ACTIVITY: Every line from the one with "CSS Unit Converter" through the last line below should be repeated exactly; pictures stay out of the copy.

PROVIDED ENTRIES:
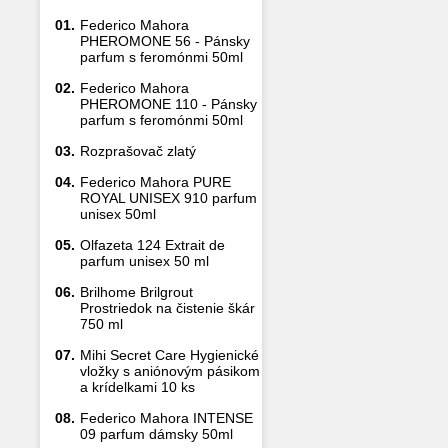
01.
Federico Mahora
PHEROMONE 56 - Pánsky
parfum s feromónmi 50ml
02.
Federico Mahora
PHEROMONE 110 - Pánsky
parfum s feromónmi 50ml
03.
Rozprašovač zlatý
04.
Federico Mahora PURE
ROYAL UNISEX 910 parfum
unisex 50ml
05.
Olfazeta 124 Extrait de
parfum unisex 50 ml
06.
Brilhome Brilgrout
Prostriedok na čistenie škár
750 ml
07.
Mihi Secret Care Hygienické
vložky s aniónovým pásikom
a krídelkami 10 ks
08.
Federico Mahora INTENSE
09 parfum dámsky 50ml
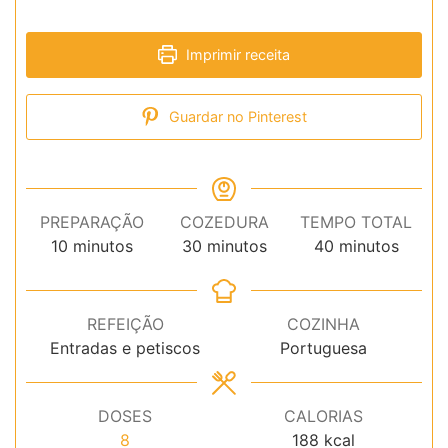
Imprimir receita
Guardar no Pinterest
PREPARAÇÃO
COZEDURA
TEMPO TOTAL
minutos
minutos
minutos
10
minutos
30
minutos
40
minutos
REFEIÇÃO
COZINHA
Entradas e petiscos
Portuguesa
DOSES
CALORIAS
8
188
kcal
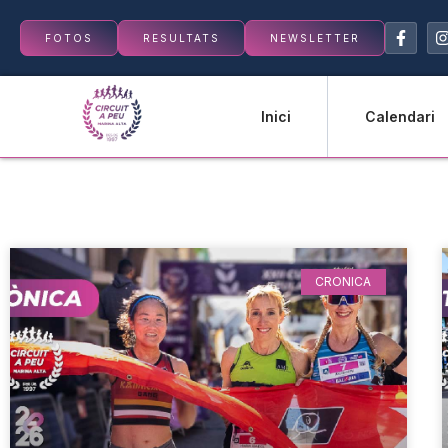
FOTOS
RESULTATS
NEWSLETTER
Inici
Calendari
CRONICA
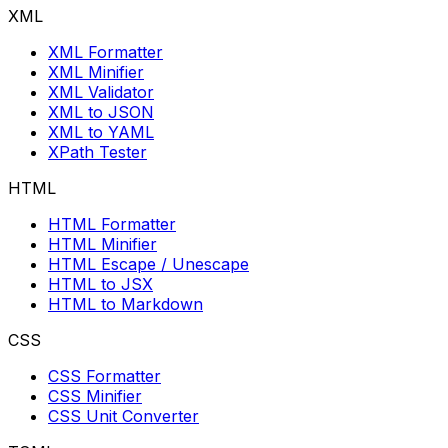
XML
XML Formatter
XML Minifier
XML Validator
XML to JSON
XML to YAML
XPath Tester
HTML
HTML Formatter
HTML Minifier
HTML Escape / Unescape
HTML to JSX
HTML to Markdown
CSS
CSS Formatter
CSS Minifier
CSS Unit Converter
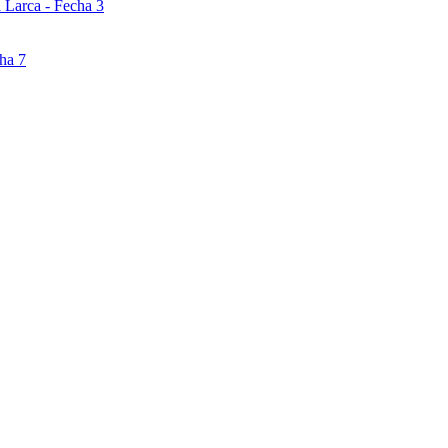
 Larca - Fecha 3
ha 7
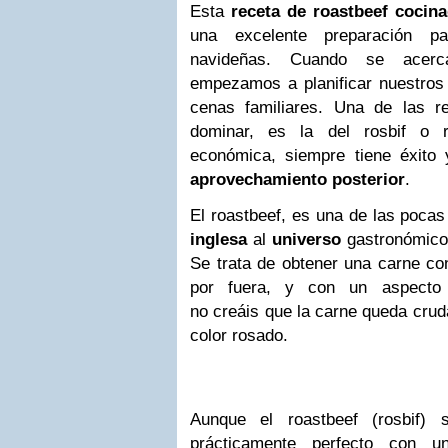
Esta
receta de roastbeef cocin
una excelente preparación pa
navideñas. Cuando se acerc
empezamos a planificar nuestro
cenas familiares. Una de las r
dominar, es la del rosbif o r
económica, siempre tiene éxit
aprovechamiento posterior
.
El roastbeef, es una de las poca
inglesa
al
universo
gastronómico,
Se trata de obtener una carne co
por fuera, y con un aspecto 
no creáis que la carne queda crud
color rosado.
Aunque el roastbeef (rosbif)
prácticamente perfecto con u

EXERCISE RESULT:
CSS Unit Converter
 Larca - Fecha 3
ha 7
Esta
receta de roastbeef cocin
una excelente preparación pa
navideñas. Cuando se acerc
empezamos a planificar nuestro
cenas familiares. Una de las r
dominar, es la del rosbif o r
económica, siempre tiene éxit
aprovechamiento posterior
.
El roastbeef, es una de las poca
inglesa
al
universo
gastronómico,
Se trata de obtener una carne co
por fuera, y con un aspecto 
no creáis que la carne queda crud
color rosado.
Aunque el roastbeef (rosbif)
prácticamente perfecto con u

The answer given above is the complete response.